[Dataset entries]
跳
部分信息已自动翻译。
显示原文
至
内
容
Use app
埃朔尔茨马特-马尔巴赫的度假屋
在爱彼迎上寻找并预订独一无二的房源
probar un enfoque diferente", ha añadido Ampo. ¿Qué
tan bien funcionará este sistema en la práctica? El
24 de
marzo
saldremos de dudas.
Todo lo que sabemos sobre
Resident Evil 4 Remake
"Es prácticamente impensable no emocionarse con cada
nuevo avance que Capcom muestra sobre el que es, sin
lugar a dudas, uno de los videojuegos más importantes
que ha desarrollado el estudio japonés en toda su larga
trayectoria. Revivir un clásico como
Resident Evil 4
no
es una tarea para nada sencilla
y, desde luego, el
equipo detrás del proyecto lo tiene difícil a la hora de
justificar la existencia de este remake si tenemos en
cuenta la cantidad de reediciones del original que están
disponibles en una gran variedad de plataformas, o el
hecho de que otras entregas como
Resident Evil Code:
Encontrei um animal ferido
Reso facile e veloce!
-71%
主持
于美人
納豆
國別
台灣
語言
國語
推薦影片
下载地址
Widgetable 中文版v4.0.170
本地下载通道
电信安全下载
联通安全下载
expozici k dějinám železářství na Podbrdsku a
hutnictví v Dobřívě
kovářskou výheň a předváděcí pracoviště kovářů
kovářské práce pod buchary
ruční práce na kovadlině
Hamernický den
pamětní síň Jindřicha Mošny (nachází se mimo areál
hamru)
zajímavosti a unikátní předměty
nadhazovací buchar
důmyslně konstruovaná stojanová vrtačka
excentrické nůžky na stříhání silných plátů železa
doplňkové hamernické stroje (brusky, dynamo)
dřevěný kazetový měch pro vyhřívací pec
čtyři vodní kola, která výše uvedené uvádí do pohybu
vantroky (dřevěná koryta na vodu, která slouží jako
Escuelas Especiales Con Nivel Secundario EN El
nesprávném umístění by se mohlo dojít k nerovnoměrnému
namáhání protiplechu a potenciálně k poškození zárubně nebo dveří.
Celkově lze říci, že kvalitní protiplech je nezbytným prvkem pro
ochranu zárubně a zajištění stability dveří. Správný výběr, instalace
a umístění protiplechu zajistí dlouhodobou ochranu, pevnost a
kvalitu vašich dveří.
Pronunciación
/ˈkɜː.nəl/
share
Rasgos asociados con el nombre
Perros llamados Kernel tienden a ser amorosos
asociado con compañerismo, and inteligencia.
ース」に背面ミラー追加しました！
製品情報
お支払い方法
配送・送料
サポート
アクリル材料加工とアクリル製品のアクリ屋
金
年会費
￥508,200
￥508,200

> What to do
Please write out exactly the line containing "Perros llamados Kernel tienden a ser amorosos" and every line after it through the end of the records, nothing more.

> Exercise response
Perros llamados Kernel tienden a ser amorosos
asociado con compañerismo, and inteligencia.
ース」に背面ミラー追加しました！
製品情報
お支払い方法
配送・送料
サポート
アクリル材料加工とアクリル製品のアクリ屋
金
年会費
￥508,200
￥508,200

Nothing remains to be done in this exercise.